┌─ Извлечённый текст

Чрезвычайно воинственная и бескомпромиссная позиция французского правительства, помноженная на истерику прессы и экзальтированной публики, вызвала тревогу во всех крупнейших европейских державах. Послы Великобритании и Австро-Венгрии попытались еще раз воздействовать на министра иностранных дел Франции, но безуспешно. Более того, 8 июля Грамон в беседе с английским посланником лордом Ричардом Лайонсом заявил, что Франция уже начала предварительные военные приготовления, а на следующий день в официальном порядке запросил главу австрийского правительства графа Бейста, может ли Франция рассчитывать на вооруженную помощь империи Габсбургов
[2129].
В этот ответственнейший момент на первые роли вышел министр иностранных дел Грамон. Его роль во всем, что было связано с июльским кризисом, огромна! Даже глава правительства Оливье, несмотря на жесткую внешнеполитическую позицию, с радостью согласился бы на примирение между Францией и Пруссией
[2130]. Не доводить дело до войны — на это готовы были пойти многие, но только не Грамон и полностью поддерживавшая его в этом императрица Евгения!
Во время войны 1866 года между Австрией и Пруссией Грамон был французским представителем при дворе австрийского императора и искренне сочувствовал австрийцам. В течение нескольких лет он прилагал большие усилия, чтобы сблизить позиции французского и австрийского дворов, настаивал на необходимости коллективных мер против расширявшейся воинственной Пруссии. Эта позиция находила отклик у императрицы Франции. Она с ненавистью отнеслась к революционным событиям в Испании, всемерно помогала свергнутой испанской королеве Изабелле и желала ее возвращения на испанский трон. В условиях падения престижа Второй империи и династии императрица Евгения стремилась к внешнеполитическим достижениям. Ей казалось, что война — достойный и эффектный выход из создавшегося положения в стране: победа укрепит положение династии на многие годы и позволит в конечном итоге передать власть своему сыну, принцу Лулу.

└─
┌─ Предоставленные записи

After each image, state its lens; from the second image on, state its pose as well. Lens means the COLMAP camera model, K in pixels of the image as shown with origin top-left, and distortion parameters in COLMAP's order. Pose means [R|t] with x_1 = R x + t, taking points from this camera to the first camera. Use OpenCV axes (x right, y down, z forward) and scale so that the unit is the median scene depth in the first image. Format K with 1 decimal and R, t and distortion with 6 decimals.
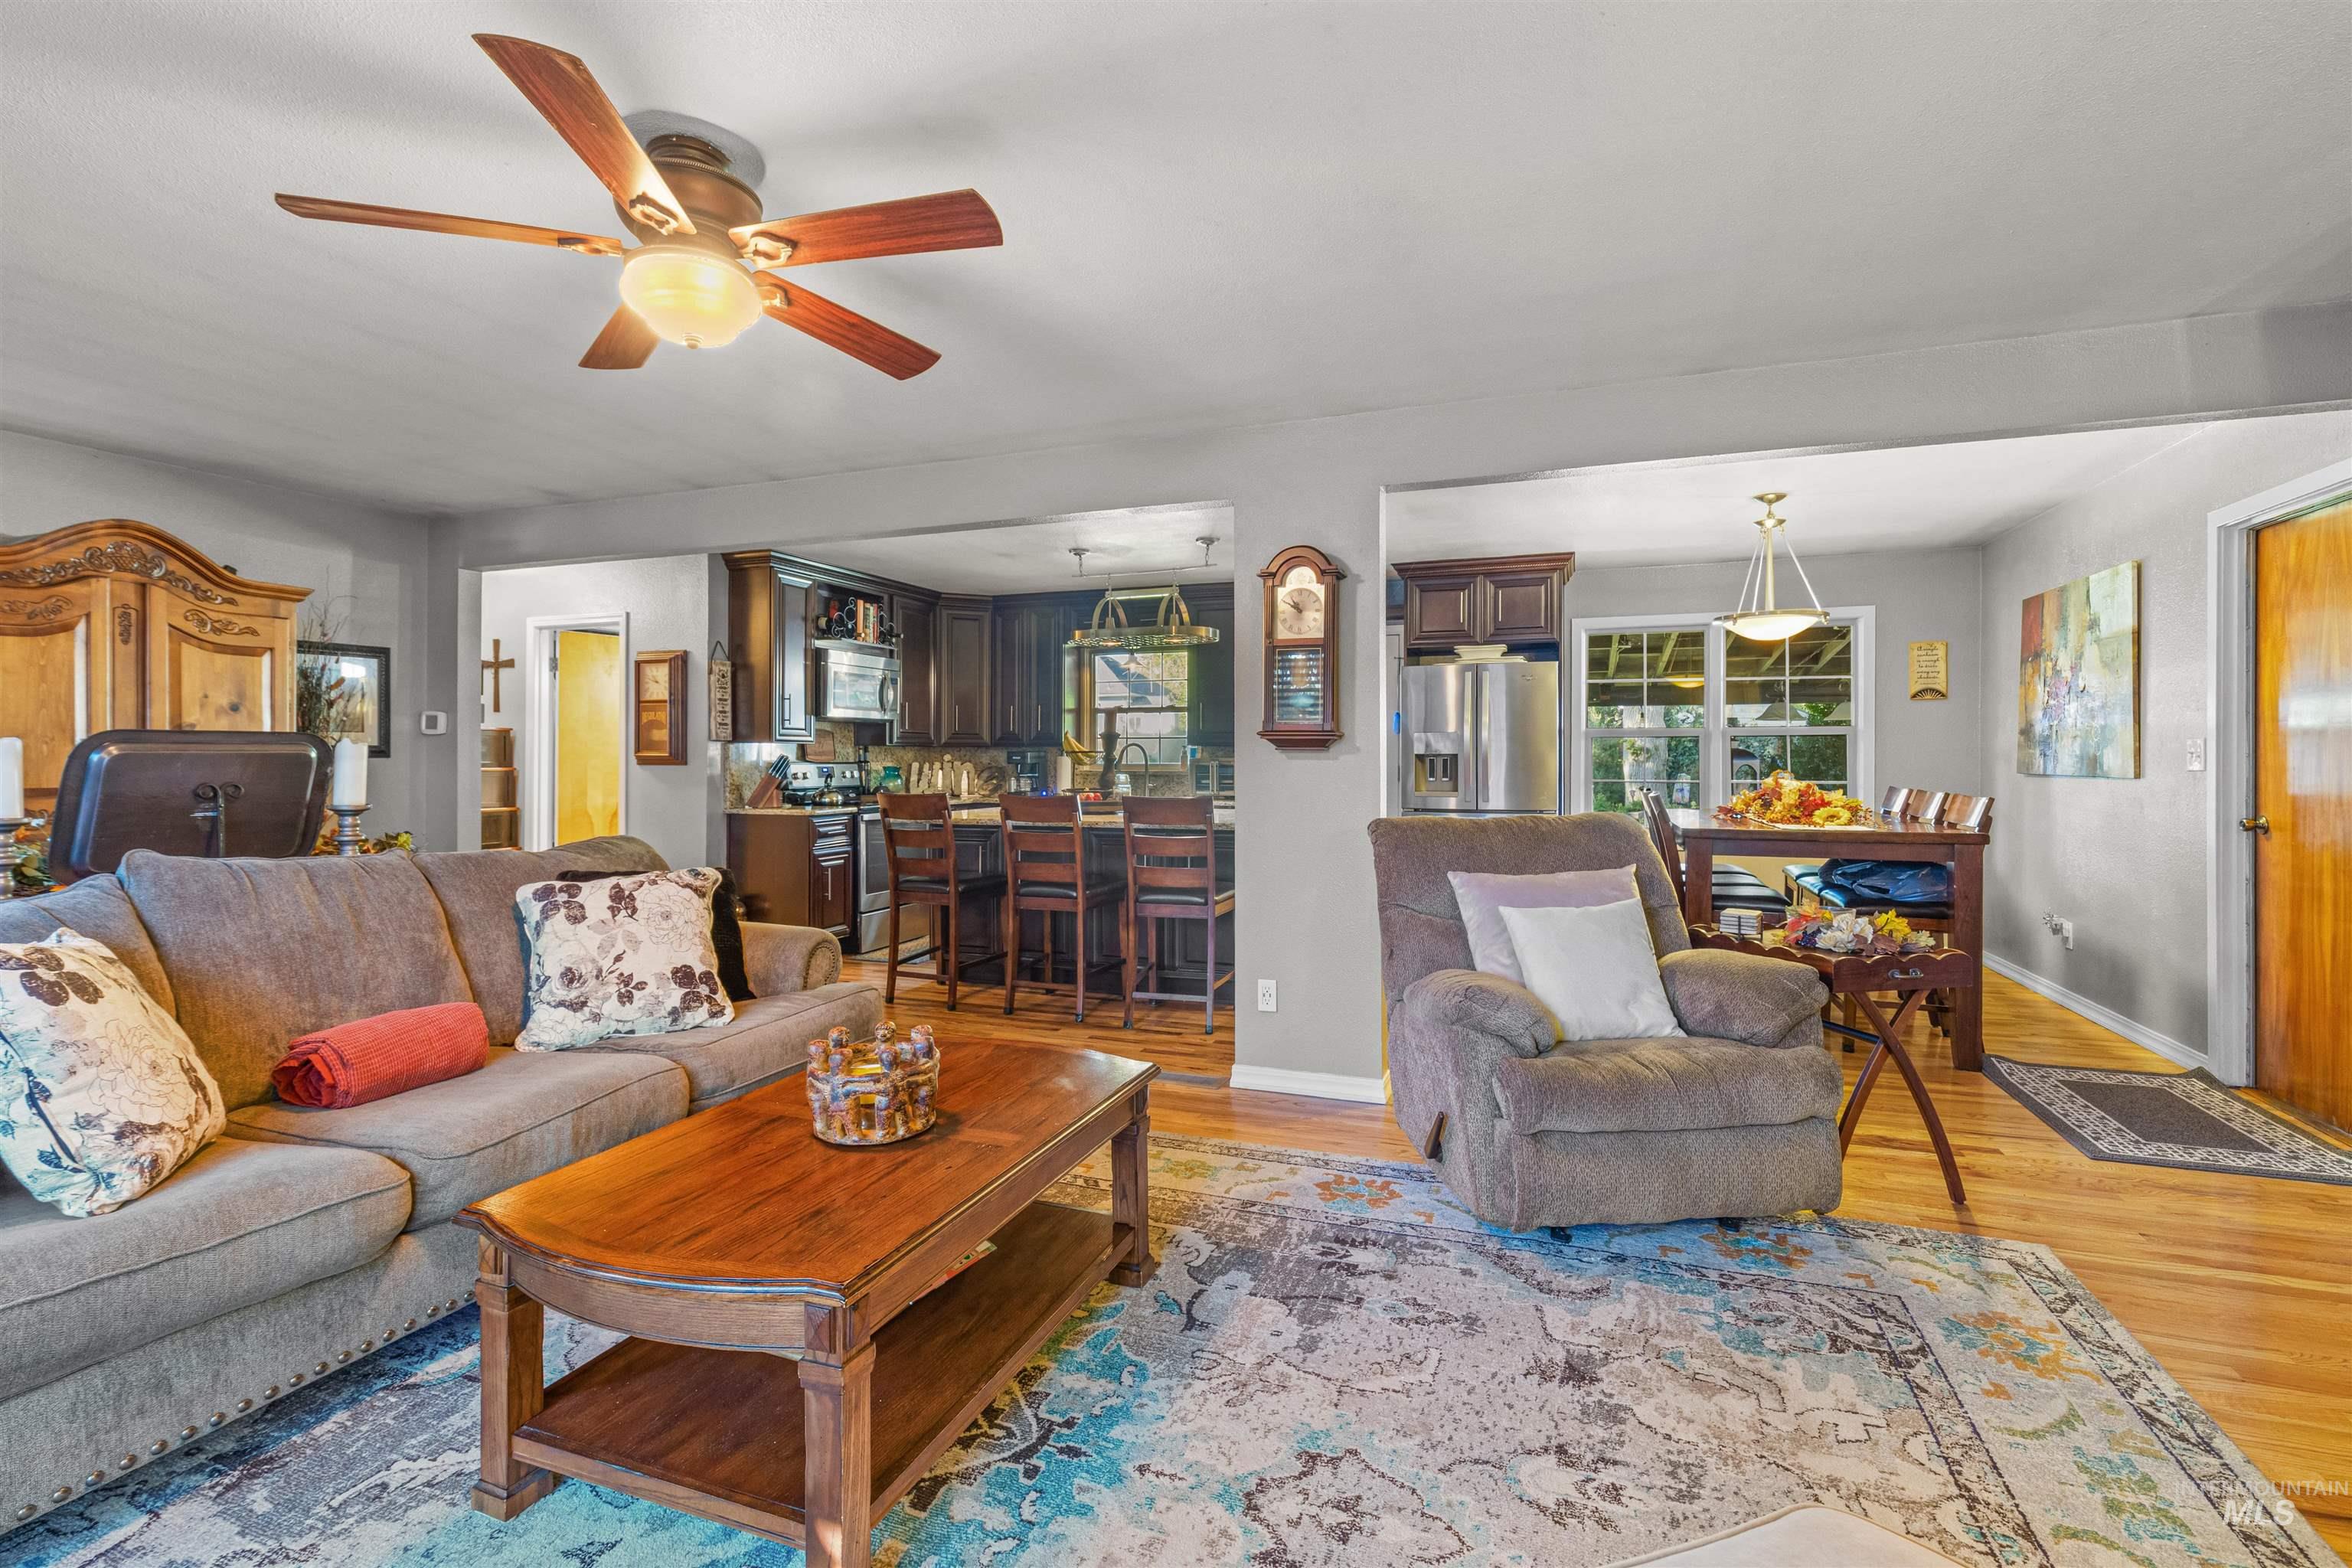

└─
┌─ Предоставленные записи

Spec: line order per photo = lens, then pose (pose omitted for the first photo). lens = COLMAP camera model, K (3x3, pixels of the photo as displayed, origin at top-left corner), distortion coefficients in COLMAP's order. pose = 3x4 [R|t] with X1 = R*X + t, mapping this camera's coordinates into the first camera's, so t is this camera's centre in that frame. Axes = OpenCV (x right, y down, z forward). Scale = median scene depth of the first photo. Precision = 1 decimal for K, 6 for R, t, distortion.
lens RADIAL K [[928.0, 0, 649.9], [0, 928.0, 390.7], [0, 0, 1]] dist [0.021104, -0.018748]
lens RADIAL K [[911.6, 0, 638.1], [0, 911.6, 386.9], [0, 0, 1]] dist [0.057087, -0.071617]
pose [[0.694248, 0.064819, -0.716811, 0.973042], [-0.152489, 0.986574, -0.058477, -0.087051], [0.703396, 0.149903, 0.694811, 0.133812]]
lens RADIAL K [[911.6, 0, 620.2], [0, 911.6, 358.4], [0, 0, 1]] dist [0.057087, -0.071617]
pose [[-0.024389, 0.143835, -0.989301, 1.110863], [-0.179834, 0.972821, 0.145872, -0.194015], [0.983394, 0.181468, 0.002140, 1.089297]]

└─

Ваша задача:
Ответьте по тексту на вопросы.
(a) О чём Грамон сообщил лорду Ричарду Лайонсу 8 июля?
(b) Кем был Грамон во время войны 1866 года между Австрией и Пруссией?
(c) Кому всемерно помогала императрица Евгения?
Записи никак не связаны с текстом.

Решение задачи:
(a) Франция уже начала предварительные военные приготовления.
(b) Французским представителем при дворе австрийского императора.
(c) Свергнутой испанской королеве Изабелле.